I Carabinieri del NAS di Brescia hanno deferito quattro persone in stato di libertà per il reato di falso ideologico. Gli indagati, soci e amministratori di una società agricola sita in provincia di Bergamo, sono accusati di aver prodotto degli attestati falsi, nei quali dichiaravano che i bovini del loro allevamento destinati alla macellazione non avevano seguito terapie farmacologiche. La normativa italiana prevede che gli animali, le cui carni sono destinate al consumo umano, siano inviati al macello accompagnati da un’attestazione sulla quale viene indicato se gli stessi hanno subito trattamenti con sostanze farmacologiche negli ultimi 90 giorni.

Sempre il NAS di Brescia ha deferito anche un’altra persona all’Autorità Giudiziaria. Le indagini dei Carabinieri, in questo caso, hanno riguardato un campo del tutto particolare, ovvero quello relativo all’allevamento di lumache per l’utilizzo della loro bava ai fini cosmetici. Gli accertamenti dei militari del NAS hanno permesso di appurare che il titolare di un’impresa, sita in provincia di Bergamo, aveva posto in commercio per la produzione di cosmetici la bava di lumache ordinarie, dichiarando fraudolentemente che la stessa proveniva da lumache biologiche al fine di aumentarne il valore di mercato.

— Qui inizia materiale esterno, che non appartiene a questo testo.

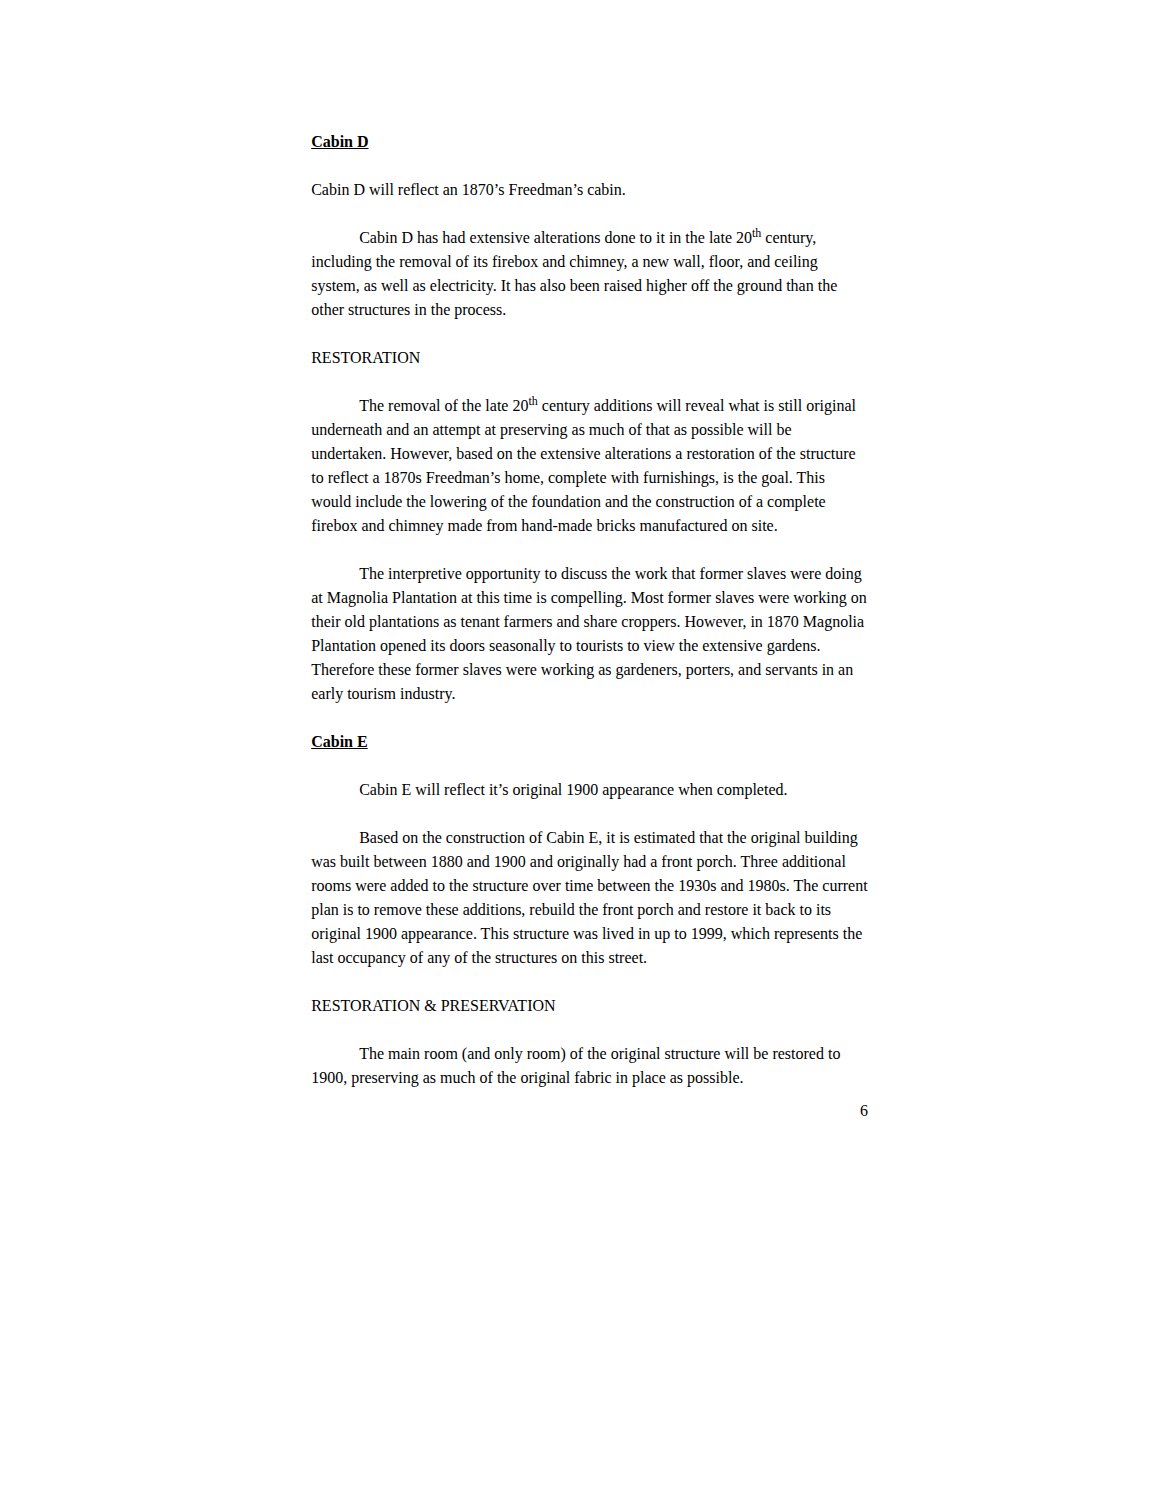Cabin D
Cabin D will reflect an 1870’s Freedman’s cabin.
Cabin D has had extensive alterations done to it in the late 20th century, including the removal of its firebox and chimney, a new wall, floor, and ceiling system, as well as electricity. It has also been raised higher off the ground than the other structures in the process.
RESTORATION
The removal of the late 20th century additions will reveal what is still original underneath and an attempt at preserving as much of that as possible will be undertaken. However, based on the extensive alterations a restoration of the structure to reflect a 1870s Freedman’s home, complete with furnishings, is the goal. This would include the lowering of the foundation and the construction of a complete firebox and chimney made from hand-made bricks manufactured on site.
The interpretive opportunity to discuss the work that former slaves were doing at Magnolia Plantation at this time is compelling. Most former slaves were working on their old plantations as tenant farmers and share croppers. However, in 1870 Magnolia Plantation opened its doors seasonally to tourists to view the extensive gardens. Therefore these former slaves were working as gardeners, porters, and servants in an early tourism industry.
Cabin E
Cabin E will reflect it’s original 1900 appearance when completed.
Based on the construction of Cabin E, it is estimated that the original building was built between 1880 and 1900 and originally had a front porch. Three additional rooms were added to the structure over time between the 1930s and 1980s. The current plan is to remove these additions, rebuild the front porch and restore it back to its original 1900 appearance. This structure was lived in up to 1999, which represents the last occupancy of any of the structures on this street.
RESTORATION & PRESERVATION
The main room (and only room) of the original structure will be restored to 1900, preserving as much of the original fabric in place as possible.
6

Il NAS di Latina, infine, ha denunciato alla Procura della Repubblica presso il Tribunale di Latina un allevatore di bufali. Nel corso degli accertamenti presso il suo stabilimento, sito nella pianura pontina, i Carabinieri hanno accertato la mancata identificazione di 145 bufalini, inadeguatezze strutturali dei locali per la mungitura e la raccolta del latte, la mancata compilazione del registro dei trattamenti farmacologici e l’irregolare attivazione di un deposito di rifiuti ferrosi. Nell’ambito del medesimo controllo, inoltre, i militari hanno constatato altresì la non corretta gestione di 12 annutoli (maschio di bufalo dai 13 ai 24 mesi di età n.d.r.), che erano stati trattenuti con corde e privati dell’accesso diretto ai dispositivi di abbeveraggio. Il Servizio Sanitario Veterinario ASL di Latina, intervenuto sul posto, ha disposto la rimozione delle non conformità rilevate dagli operatori del NAS. Gli animali, dal valore di mezzo milione di euro, sono stati sottoposti a sequestro.